__Aim of the task__: Edit the lines below by replacing each "加菲尔" with "加菲鲁" and leaving everything else unchanged. Omit the pictures from your output.
[Data for processing]
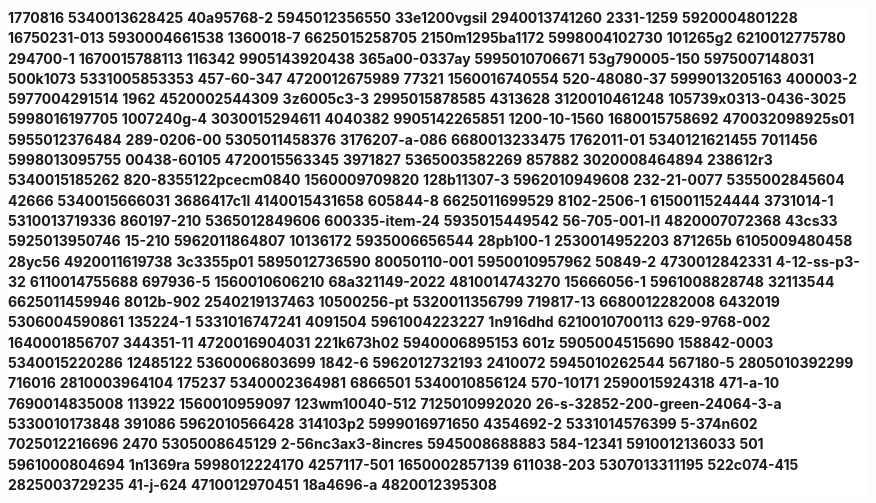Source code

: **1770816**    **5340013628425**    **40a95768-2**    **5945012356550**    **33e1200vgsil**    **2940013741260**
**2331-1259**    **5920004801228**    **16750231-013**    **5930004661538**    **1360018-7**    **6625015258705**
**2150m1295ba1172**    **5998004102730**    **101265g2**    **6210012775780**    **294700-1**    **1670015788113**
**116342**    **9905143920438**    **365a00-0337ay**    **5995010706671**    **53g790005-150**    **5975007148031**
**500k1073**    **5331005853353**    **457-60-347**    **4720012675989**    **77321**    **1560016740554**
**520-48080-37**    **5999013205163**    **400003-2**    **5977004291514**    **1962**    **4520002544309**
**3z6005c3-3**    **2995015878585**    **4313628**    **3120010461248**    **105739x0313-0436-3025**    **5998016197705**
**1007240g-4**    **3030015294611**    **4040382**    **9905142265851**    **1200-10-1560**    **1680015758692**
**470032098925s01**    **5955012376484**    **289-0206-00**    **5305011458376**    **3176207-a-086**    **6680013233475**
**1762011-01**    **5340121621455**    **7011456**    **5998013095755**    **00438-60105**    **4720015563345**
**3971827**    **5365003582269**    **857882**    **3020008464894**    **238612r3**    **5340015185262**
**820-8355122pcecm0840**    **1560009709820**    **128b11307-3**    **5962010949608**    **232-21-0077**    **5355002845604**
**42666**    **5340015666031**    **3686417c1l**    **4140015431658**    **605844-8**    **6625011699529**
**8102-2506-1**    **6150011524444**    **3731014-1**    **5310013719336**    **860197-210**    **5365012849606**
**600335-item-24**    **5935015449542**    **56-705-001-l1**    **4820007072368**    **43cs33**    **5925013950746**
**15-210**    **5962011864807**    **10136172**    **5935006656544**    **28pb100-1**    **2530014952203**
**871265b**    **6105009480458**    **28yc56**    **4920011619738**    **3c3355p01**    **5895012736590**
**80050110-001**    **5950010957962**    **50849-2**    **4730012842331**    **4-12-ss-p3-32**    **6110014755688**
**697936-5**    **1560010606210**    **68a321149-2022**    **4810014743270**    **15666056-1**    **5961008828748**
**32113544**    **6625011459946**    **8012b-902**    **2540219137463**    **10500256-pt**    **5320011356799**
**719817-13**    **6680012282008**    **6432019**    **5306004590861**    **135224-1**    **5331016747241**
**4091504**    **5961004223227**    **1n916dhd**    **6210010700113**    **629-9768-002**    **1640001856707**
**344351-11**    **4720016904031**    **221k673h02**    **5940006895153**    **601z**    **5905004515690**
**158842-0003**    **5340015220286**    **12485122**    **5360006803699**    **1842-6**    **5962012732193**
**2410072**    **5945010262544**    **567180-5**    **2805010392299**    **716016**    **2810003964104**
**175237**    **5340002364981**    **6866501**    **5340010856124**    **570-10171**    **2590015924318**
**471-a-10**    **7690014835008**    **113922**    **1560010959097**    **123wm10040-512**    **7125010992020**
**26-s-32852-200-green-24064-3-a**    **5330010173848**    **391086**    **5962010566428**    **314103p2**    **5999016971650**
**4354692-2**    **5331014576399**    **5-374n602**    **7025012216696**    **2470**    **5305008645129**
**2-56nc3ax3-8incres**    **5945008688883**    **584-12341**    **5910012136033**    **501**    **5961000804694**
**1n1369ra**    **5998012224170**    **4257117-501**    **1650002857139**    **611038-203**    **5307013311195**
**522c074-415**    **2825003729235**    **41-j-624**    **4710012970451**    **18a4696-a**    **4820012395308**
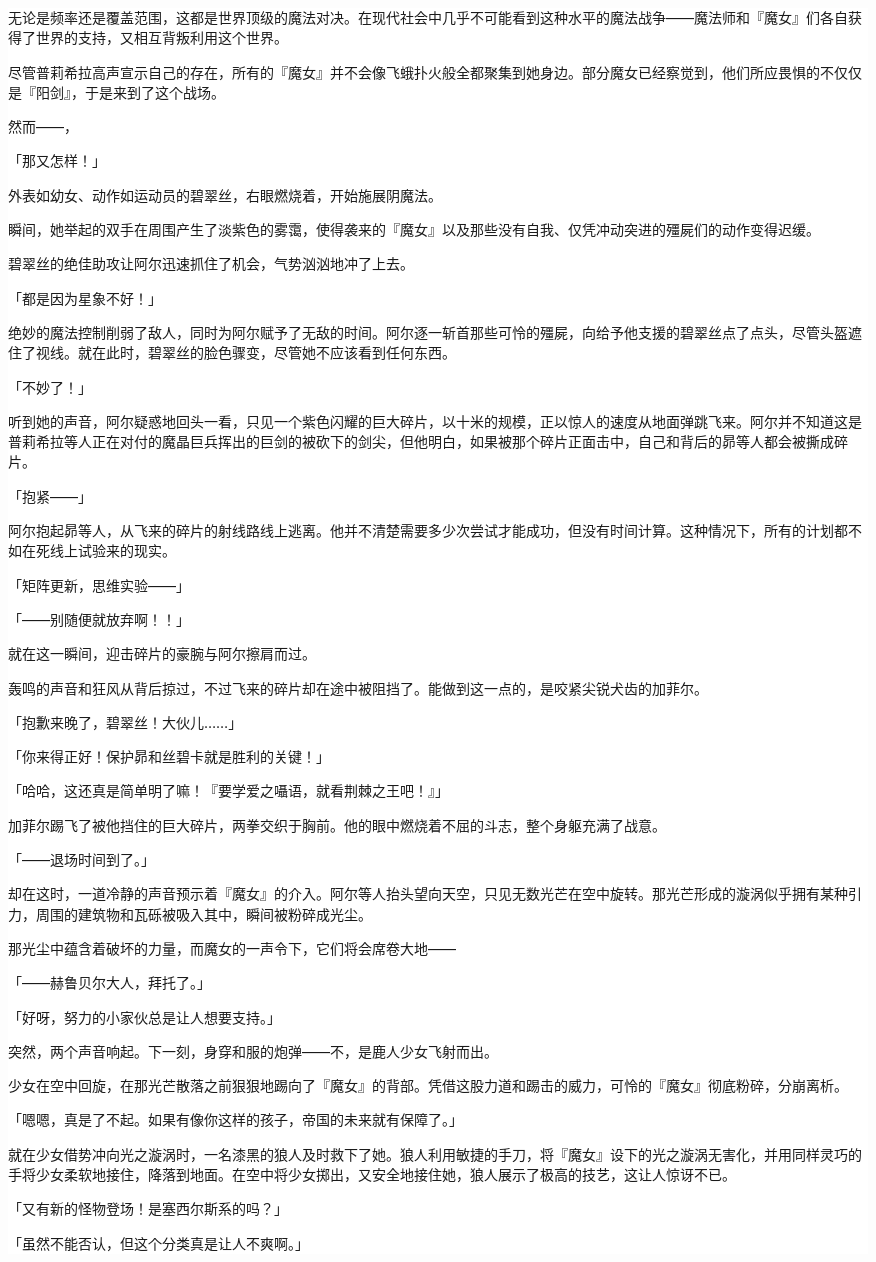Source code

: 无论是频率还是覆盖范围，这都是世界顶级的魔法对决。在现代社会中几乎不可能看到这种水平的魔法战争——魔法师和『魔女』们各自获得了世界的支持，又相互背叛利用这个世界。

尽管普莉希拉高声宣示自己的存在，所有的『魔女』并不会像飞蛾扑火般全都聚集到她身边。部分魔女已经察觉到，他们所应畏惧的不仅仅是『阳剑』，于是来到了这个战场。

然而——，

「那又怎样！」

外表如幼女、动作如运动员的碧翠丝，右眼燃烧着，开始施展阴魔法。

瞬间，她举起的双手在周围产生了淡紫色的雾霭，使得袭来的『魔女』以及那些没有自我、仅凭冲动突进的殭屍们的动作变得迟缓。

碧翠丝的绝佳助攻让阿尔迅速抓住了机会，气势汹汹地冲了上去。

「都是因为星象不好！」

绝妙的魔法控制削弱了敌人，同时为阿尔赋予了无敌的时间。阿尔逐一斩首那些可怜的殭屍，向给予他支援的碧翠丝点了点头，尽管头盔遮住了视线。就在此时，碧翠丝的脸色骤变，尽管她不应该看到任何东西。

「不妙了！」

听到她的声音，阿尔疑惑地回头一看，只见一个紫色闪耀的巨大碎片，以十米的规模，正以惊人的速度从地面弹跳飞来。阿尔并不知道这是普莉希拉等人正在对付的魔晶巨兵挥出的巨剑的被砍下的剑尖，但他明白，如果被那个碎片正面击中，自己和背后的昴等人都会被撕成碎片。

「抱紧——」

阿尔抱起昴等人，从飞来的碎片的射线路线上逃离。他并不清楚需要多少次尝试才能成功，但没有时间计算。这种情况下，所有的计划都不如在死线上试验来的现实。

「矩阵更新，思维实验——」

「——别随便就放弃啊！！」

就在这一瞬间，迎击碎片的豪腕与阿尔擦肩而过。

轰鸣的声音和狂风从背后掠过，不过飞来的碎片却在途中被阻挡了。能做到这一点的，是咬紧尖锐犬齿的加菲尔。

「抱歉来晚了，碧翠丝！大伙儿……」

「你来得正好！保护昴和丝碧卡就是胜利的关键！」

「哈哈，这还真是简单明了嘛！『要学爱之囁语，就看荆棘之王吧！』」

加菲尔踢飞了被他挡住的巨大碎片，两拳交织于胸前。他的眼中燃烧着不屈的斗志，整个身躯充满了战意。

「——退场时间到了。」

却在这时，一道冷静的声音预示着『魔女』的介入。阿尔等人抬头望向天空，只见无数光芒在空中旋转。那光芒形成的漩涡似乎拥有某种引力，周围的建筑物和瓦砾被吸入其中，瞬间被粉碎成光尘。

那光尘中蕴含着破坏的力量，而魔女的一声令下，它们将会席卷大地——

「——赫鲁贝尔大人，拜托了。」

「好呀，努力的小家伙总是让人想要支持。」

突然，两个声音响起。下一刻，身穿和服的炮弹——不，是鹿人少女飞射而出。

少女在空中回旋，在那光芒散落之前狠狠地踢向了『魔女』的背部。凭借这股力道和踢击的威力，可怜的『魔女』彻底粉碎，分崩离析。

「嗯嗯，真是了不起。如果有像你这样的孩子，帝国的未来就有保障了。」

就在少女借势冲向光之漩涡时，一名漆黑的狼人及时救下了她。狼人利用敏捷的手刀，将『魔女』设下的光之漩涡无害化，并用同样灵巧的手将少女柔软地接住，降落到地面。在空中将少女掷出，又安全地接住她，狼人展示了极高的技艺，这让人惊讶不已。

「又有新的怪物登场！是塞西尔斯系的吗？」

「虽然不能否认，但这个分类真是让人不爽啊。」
[/Data for processing]
__Written solution__:
Source code

: **1770816**    **5340013628425**    **40a95768-2**    **5945012356550**    **33e1200vgsil**    **2940013741260**
**2331-1259**    **5920004801228**    **16750231-013**    **5930004661538**    **1360018-7**    **6625015258705**
**2150m1295ba1172**    **5998004102730**    **101265g2**    **6210012775780**    **294700-1**    **1670015788113**
**116342**    **9905143920438**    **365a00-0337ay**    **5995010706671**    **53g790005-150**    **5975007148031**
**500k1073**    **5331005853353**    **457-60-347**    **4720012675989**    **77321**    **1560016740554**
**520-48080-37**    **5999013205163**    **400003-2**    **5977004291514**    **1962**    **4520002544309**
**3z6005c3-3**    **2995015878585**    **4313628**    **3120010461248**    **105739x0313-0436-3025**    **5998016197705**
**1007240g-4**    **3030015294611**    **4040382**    **9905142265851**    **1200-10-1560**    **1680015758692**
**470032098925s01**    **5955012376484**    **289-0206-00**    **5305011458376**    **3176207-a-086**    **6680013233475**
**1762011-01**    **5340121621455**    **7011456**    **5998013095755**    **00438-60105**    **4720015563345**
**3971827**    **5365003582269**    **857882**    **3020008464894**    **238612r3**    **5340015185262**
**820-8355122pcecm0840**    **1560009709820**    **128b11307-3**    **5962010949608**    **232-21-0077**    **5355002845604**
**42666**    **5340015666031**    **3686417c1l**    **4140015431658**    **605844-8**    **6625011699529**
**8102-2506-1**    **6150011524444**    **3731014-1**    **5310013719336**    **860197-210**    **5365012849606**
**600335-item-24**    **5935015449542**    **56-705-001-l1**    **4820007072368**    **43cs33**    **5925013950746**
**15-210**    **5962011864807**    **10136172**    **5935006656544**    **28pb100-1**    **2530014952203**
**871265b**    **6105009480458**    **28yc56**    **4920011619738**    **3c3355p01**    **5895012736590**
**80050110-001**    **5950010957962**    **50849-2**    **4730012842331**    **4-12-ss-p3-32**    **6110014755688**
**697936-5**    **1560010606210**    **68a321149-2022**    **4810014743270**    **15666056-1**    **5961008828748**
**32113544**    **6625011459946**    **8012b-902**    **2540219137463**    **10500256-pt**    **5320011356799**
**719817-13**    **6680012282008**    **6432019**    **5306004590861**    **135224-1**    **5331016747241**
**4091504**    **5961004223227**    **1n916dhd**    **6210010700113**    **629-9768-002**    **1640001856707**
**344351-11**    **4720016904031**    **221k673h02**    **5940006895153**    **601z**    **5905004515690**
**158842-0003**    **5340015220286**    **12485122**    **5360006803699**    **1842-6**    **5962012732193**
**2410072**    **5945010262544**    **567180-5**    **2805010392299**    **716016**    **2810003964104**
**175237**    **5340002364981**    **6866501**    **5340010856124**    **570-10171**    **2590015924318**
**471-a-10**    **7690014835008**    **113922**    **1560010959097**    **123wm10040-512**    **7125010992020**
**26-s-32852-200-green-24064-3-a**    **5330010173848**    **391086**    **5962010566428**    **314103p2**    **5999016971650**
**4354692-2**    **5331014576399**    **5-374n602**    **7025012216696**    **2470**    **5305008645129**
**2-56nc3ax3-8incres**    **5945008688883**    **584-12341**    **5910012136033**    **501**    **5961000804694**
**1n1369ra**    **5998012224170**    **4257117-501**    **1650002857139**    **611038-203**    **5307013311195**
**522c074-415**    **2825003729235**    **41-j-624**    **4710012970451**    **18a4696-a**    **4820012395308**
Source code

: 无论是频率还是覆盖范围，这都是世界顶级的魔法对决。在现代社会中几乎不可能看到这种水平的魔法战争——魔法师和『魔女』们各自获得了世界的支持，又相互背叛利用这个世界。

尽管普莉希拉高声宣示自己的存在，所有的『魔女』并不会像飞蛾扑火般全都聚集到她身边。部分魔女已经察觉到，他们所应畏惧的不仅仅是『阳剑』，于是来到了这个战场。

然而——，

「那又怎样！」

外表如幼女、动作如运动员的碧翠丝，右眼燃烧着，开始施展阴魔法。

瞬间，她举起的双手在周围产生了淡紫色的雾霭，使得袭来的『魔女』以及那些没有自我、仅凭冲动突进的殭屍们的动作变得迟缓。

碧翠丝的绝佳助攻让阿尔迅速抓住了机会，气势汹汹地冲了上去。

「都是因为星象不好！」

绝妙的魔法控制削弱了敌人，同时为阿尔赋予了无敌的时间。阿尔逐一斩首那些可怜的殭屍，向给予他支援的碧翠丝点了点头，尽管头盔遮住了视线。就在此时，碧翠丝的脸色骤变，尽管她不应该看到任何东西。

「不妙了！」

听到她的声音，阿尔疑惑地回头一看，只见一个紫色闪耀的巨大碎片，以十米的规模，正以惊人的速度从地面弹跳飞来。阿尔并不知道这是普莉希拉等人正在对付的魔晶巨兵挥出的巨剑的被砍下的剑尖，但他明白，如果被那个碎片正面击中，自己和背后的昴等人都会被撕成碎片。

「抱紧——」

阿尔抱起昴等人，从飞来的碎片的射线路线上逃离。他并不清楚需要多少次尝试才能成功，但没有时间计算。这种情况下，所有的计划都不如在死线上试验来的现实。

「矩阵更新，思维实验——」

「——别随便就放弃啊！！」

就在这一瞬间，迎击碎片的豪腕与阿尔擦肩而过。

轰鸣的声音和狂风从背后掠过，不过飞来的碎片却在途中被阻挡了。能做到这一点的，是咬紧尖锐犬齿的加菲鲁。

「抱歉来晚了，碧翠丝！大伙儿……」

「你来得正好！保护昴和丝碧卡就是胜利的关键！」

「哈哈，这还真是简单明了嘛！『要学爱之囁语，就看荆棘之王吧！』」

加菲鲁踢飞了被他挡住的巨大碎片，两拳交织于胸前。他的眼中燃烧着不屈的斗志，整个身躯充满了战意。

「——退场时间到了。」

却在这时，一道冷静的声音预示着『魔女』的介入。阿尔等人抬头望向天空，只见无数光芒在空中旋转。那光芒形成的漩涡似乎拥有某种引力，周围的建筑物和瓦砾被吸入其中，瞬间被粉碎成光尘。

那光尘中蕴含着破坏的力量，而魔女的一声令下，它们将会席卷大地——

「——赫鲁贝尔大人，拜托了。」

「好呀，努力的小家伙总是让人想要支持。」

突然，两个声音响起。下一刻，身穿和服的炮弹——不，是鹿人少女飞射而出。

少女在空中回旋，在那光芒散落之前狠狠地踢向了『魔女』的背部。凭借这股力道和踢击的威力，可怜的『魔女』彻底粉碎，分崩离析。

「嗯嗯，真是了不起。如果有像你这样的孩子，帝国的未来就有保障了。」

就在少女借势冲向光之漩涡时，一名漆黑的狼人及时救下了她。狼人利用敏捷的手刀，将『魔女』设下的光之漩涡无害化，并用同样灵巧的手将少女柔软地接住，降落到地面。在空中将少女掷出，又安全地接住她，狼人展示了极高的技艺，这让人惊讶不已。

「又有新的怪物登场！是塞西尔斯系的吗？」

「虽然不能否认，但这个分类真是让人不爽啊。」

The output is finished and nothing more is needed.